On this machine, for this problem, reason (2) is the most significant.
If we augment wc.c
with a -t
option that makes it perform its
own internal timing, excluding the context initialisation (but
including copying the entire file to the GPU), we get this:
./wc-opencl -t huge.txt
2055312 17531120 103818656 huge.txt
runtime: 0.070s
Much faster! Apparently context initialisation has a fixed cost of
about 230 milliseconds on this machine. This is relatively fast - I
have seen multiple seconds on other systems. This is the main reason
why Futhark is a bad choice for wc
, or other kinds of very
short-running processes - you really do not want to pay this startup
cost unless it can be amortised by a significant amount of subsequent
computation.
Is the Futhark code as efficiently written as possible? I think it’s
close, but I know that the char_type
values will be stored as an
entire byte each, despite only encoding a single bit of information.
This does not matter on the CPU, but on the GPU, this storage comes
out of the fairly sparse on-chip scratchpad memory. I have not
measured the impact, but a more compact encoding might improve
performance slighly.

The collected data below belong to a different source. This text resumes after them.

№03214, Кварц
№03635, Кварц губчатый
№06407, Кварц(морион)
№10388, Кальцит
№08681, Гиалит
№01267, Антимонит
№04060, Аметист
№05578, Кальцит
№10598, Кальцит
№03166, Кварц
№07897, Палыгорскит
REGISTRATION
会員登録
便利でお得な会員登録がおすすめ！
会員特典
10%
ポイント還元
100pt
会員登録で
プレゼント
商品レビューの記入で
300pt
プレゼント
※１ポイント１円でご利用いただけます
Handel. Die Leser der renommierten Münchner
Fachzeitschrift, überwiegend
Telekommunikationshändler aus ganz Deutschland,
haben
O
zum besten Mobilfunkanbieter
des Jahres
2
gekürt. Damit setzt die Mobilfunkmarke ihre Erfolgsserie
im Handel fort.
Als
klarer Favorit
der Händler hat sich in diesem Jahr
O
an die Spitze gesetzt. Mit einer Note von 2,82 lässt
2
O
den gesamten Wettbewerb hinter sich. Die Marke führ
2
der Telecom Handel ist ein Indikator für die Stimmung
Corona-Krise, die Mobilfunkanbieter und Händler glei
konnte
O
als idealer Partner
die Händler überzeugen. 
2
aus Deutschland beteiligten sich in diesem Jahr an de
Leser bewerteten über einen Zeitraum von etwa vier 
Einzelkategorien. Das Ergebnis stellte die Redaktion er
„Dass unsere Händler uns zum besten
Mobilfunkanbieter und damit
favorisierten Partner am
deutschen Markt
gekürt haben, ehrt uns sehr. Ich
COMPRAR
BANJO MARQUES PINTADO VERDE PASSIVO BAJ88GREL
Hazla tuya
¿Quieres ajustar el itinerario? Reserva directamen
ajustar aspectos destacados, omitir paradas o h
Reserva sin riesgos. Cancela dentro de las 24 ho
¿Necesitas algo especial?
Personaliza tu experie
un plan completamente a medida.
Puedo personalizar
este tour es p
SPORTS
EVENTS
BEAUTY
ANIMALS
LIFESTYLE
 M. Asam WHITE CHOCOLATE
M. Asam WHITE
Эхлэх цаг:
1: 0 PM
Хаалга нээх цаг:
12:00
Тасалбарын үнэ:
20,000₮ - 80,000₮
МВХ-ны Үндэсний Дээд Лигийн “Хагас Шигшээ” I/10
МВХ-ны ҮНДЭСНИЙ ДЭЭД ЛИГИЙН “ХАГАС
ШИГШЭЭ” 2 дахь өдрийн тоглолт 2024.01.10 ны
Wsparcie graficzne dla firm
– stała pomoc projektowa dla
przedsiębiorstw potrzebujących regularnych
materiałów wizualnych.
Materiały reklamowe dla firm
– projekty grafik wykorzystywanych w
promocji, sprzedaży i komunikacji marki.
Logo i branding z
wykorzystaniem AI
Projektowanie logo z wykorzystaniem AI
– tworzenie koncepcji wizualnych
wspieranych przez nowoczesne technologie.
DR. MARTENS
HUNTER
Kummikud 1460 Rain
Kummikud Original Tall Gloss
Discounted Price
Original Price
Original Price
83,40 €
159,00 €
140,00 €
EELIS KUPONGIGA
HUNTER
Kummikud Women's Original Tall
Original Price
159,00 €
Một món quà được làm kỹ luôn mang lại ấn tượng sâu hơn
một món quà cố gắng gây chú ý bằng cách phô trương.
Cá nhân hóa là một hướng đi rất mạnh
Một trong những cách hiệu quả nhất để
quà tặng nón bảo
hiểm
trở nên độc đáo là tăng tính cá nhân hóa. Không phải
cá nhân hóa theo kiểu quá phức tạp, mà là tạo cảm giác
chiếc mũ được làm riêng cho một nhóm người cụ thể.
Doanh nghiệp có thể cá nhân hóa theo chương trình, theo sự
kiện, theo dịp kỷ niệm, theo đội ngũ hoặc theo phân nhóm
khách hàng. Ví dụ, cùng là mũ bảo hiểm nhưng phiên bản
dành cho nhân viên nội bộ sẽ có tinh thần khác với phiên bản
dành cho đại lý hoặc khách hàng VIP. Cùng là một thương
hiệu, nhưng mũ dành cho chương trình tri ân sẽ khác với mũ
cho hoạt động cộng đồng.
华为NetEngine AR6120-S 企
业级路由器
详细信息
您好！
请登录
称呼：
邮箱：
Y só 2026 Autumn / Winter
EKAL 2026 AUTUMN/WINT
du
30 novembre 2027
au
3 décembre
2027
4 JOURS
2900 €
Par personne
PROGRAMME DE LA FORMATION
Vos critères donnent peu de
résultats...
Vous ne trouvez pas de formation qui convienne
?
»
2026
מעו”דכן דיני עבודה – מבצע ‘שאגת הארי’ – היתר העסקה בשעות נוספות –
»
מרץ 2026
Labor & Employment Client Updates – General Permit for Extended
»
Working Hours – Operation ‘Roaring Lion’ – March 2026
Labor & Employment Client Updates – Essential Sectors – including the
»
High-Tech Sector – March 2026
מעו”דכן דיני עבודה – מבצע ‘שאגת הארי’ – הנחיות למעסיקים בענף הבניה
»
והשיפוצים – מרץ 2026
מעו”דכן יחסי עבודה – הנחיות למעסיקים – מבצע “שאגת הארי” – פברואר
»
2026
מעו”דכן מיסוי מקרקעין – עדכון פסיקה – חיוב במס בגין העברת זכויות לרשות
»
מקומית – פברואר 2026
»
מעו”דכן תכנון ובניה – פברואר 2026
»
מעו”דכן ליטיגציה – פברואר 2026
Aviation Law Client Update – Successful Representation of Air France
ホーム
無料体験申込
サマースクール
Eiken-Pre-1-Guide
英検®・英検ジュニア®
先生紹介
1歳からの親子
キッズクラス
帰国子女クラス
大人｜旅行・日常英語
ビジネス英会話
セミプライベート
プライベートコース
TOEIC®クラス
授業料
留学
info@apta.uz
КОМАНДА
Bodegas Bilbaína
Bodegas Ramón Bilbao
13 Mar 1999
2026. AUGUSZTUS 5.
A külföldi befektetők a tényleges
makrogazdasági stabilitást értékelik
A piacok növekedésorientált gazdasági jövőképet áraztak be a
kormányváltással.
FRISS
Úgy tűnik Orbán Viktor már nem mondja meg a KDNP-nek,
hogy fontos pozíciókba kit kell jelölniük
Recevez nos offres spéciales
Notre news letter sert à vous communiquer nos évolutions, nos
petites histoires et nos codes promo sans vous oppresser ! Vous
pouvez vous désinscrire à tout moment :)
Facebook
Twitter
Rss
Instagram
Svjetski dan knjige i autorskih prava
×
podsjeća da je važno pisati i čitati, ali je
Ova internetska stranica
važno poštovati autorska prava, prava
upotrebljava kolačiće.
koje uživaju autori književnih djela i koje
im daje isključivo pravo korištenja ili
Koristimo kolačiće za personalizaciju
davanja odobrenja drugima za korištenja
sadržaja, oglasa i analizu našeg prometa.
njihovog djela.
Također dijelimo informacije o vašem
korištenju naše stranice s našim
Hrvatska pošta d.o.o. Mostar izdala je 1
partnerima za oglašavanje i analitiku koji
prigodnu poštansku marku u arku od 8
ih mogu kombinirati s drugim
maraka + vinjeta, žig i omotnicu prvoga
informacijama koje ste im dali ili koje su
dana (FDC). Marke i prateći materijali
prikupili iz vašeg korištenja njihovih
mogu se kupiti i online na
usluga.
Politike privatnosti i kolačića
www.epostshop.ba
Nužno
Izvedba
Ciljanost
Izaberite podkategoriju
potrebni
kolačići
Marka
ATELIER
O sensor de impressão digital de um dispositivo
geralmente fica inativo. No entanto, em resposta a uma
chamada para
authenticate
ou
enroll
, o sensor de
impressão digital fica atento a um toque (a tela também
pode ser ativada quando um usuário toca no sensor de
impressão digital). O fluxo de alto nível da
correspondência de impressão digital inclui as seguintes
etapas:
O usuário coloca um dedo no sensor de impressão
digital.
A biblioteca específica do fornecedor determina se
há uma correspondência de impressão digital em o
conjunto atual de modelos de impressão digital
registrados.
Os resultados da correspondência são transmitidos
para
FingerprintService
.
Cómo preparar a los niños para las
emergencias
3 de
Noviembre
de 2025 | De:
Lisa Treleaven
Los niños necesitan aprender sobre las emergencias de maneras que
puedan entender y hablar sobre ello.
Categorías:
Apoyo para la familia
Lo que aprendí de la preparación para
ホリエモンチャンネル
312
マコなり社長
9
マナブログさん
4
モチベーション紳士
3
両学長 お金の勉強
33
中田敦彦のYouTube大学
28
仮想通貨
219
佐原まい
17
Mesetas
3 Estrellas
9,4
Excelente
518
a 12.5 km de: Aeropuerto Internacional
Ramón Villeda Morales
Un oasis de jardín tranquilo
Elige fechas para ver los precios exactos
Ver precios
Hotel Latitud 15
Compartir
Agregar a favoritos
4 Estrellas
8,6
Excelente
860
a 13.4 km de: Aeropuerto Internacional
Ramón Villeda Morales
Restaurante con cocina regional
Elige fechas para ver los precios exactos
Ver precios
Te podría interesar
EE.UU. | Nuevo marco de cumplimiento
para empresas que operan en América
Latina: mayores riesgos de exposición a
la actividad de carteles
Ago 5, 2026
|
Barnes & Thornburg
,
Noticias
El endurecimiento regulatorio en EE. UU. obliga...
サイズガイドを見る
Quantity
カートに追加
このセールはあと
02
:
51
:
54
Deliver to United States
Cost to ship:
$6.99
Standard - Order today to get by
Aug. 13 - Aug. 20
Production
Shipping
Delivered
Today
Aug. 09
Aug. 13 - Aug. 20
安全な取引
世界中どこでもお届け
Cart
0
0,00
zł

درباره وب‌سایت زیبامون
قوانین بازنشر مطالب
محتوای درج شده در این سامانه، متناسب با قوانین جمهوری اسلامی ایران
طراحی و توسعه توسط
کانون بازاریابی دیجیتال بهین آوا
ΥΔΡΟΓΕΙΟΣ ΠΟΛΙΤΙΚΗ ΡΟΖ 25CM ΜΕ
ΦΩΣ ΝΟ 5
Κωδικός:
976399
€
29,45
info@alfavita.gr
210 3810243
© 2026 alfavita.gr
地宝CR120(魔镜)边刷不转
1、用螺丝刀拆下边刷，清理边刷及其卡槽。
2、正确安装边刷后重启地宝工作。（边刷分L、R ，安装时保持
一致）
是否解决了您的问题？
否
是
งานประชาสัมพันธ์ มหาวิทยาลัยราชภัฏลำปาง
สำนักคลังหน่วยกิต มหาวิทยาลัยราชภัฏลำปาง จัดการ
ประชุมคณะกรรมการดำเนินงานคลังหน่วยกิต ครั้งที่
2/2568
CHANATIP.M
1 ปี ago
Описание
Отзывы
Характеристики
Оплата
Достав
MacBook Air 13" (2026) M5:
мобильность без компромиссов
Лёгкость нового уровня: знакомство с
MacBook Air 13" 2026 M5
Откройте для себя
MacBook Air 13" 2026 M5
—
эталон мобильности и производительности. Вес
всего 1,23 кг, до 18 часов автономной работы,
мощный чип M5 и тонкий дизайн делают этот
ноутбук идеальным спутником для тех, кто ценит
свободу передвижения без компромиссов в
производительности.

However, I generally believe that such
representation-level optimisations are the job of the compiler.
In conclusion, I’m actually surprised that Futhark manages to
out-compete GNU wc
at all - I would have thought that the overhead
of copying the file to the GPU would offset the faster computation.
Most likely, GNU wc
does not have any special optimisations for
the case of word-counting large ASCII files, as it is already more
than fast enough.
Since I still don’t believe Futhark is a good choice for implementing
wc
, I think the main takeaway here is that data-parallelisation
techniques developed for other languages (e.g. Haskell) can be
transfered to Futhark with good results.